Raymond Barre
La belle biographie que Christiane Rimbaud vient de consacrer à l’ancien Premier ministre de Valéry Giscard d’Estaing nous rappelle l’époque heureuse des années 1970, temps où l’on croyait le progrès inéluctable et le chômage un accident. En ce temps, finalement pas si lointain, le Premier ministre s’inquiétait d’un déficit de quelques centaines de millions de francs. Que dirait Raymond Barre s’il revenait parmi nous, apprenant que les caisses de l’Etat sont vides et que le déficit du pays avoisine les deux mille milliards d’euros ? Elève surdoué, professeur reconnu, c’est dans les années 1960, à Bruxelles, que Raymond Barre fait ses premiers pas dans le bain politique. Il se murmure, dans les couloirs des institutions européennes, qu’il est l’œil du général de Gaulle. Plus tard, alors que le pouvoir giscardien est en proie à ses premières difficultés, il est appelé pour conduire la politique du gouvernement.
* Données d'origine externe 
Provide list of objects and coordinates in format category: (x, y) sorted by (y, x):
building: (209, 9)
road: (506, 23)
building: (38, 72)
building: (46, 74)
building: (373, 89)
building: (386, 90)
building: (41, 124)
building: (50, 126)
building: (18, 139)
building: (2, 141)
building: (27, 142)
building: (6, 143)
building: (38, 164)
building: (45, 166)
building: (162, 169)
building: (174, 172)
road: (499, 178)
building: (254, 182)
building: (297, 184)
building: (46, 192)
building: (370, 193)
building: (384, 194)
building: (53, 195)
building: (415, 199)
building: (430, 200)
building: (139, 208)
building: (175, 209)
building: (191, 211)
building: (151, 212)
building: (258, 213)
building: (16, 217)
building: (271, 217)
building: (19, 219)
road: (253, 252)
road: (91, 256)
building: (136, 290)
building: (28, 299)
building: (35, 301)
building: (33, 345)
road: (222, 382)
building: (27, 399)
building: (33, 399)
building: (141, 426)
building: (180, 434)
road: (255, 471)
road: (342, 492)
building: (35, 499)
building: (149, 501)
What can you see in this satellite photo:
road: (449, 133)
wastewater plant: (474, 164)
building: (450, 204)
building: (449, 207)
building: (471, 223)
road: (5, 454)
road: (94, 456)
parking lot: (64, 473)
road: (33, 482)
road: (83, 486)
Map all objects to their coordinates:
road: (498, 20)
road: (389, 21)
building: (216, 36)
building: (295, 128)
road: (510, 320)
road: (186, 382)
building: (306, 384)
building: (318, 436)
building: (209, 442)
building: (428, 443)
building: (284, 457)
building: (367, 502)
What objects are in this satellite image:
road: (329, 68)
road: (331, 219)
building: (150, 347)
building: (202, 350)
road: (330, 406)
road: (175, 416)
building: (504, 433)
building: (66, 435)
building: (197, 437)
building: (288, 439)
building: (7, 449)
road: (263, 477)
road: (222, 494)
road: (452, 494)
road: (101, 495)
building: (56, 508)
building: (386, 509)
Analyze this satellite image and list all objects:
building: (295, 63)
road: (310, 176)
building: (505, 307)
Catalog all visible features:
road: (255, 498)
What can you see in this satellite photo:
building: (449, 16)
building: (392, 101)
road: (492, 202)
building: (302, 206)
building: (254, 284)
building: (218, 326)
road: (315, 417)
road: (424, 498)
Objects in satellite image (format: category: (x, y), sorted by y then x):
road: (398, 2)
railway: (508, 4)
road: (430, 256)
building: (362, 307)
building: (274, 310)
Pragmatique, adepte du maintien des grands équilibres, ennemi de l’idéologie et de la politique politicienne (le fameux « microcosme »), il se fait remarquer par son grand sens de l’Etat. Comme il le déclare en 1978 dans une émission de télévision, « il est aisé de gouverner un monde imaginaire, habité par des certitudes, mais quand le monde réel surgit, patratas… », une leçon qui, bien sûr, vaut pour aujourd’hui. Finalement, c’est lui, le professeur, le quasi-inconnu issu de la société civile, qui en remontre aux professionnels de la politique, lesquels, par leur politique de gribouille, ont abîmé l’Etat en le vendant sur l’autel de l’arrivisme et de l’ambition. Raymond Barre n’a cure de sa carrière, lui qui aurait tant aimé disposer de temps libre pour écouter davantage de musique classique et voir de bons westerns. Il est vrai que la politique l’ennuie. S’il se présente aux élections présidentielles de 1988 et se lance à la conquête de la mairie de Lyon au début des années 1990, c’est presque à contre-cœur. Comme le racontera un de ses proches : « Il lui manquait l’acharnement. Il avait trop de centres d’intérêt dans sa vie pour avoir la volonté farouche de gagner et de ne penser qu’à ça. » Au fond, ce qu’il faut d’abord retenir du travail de Christiane Rimbaud, c’est que la politique est une chose trop sérieuse pour n’être confiée qu’à des professionnels.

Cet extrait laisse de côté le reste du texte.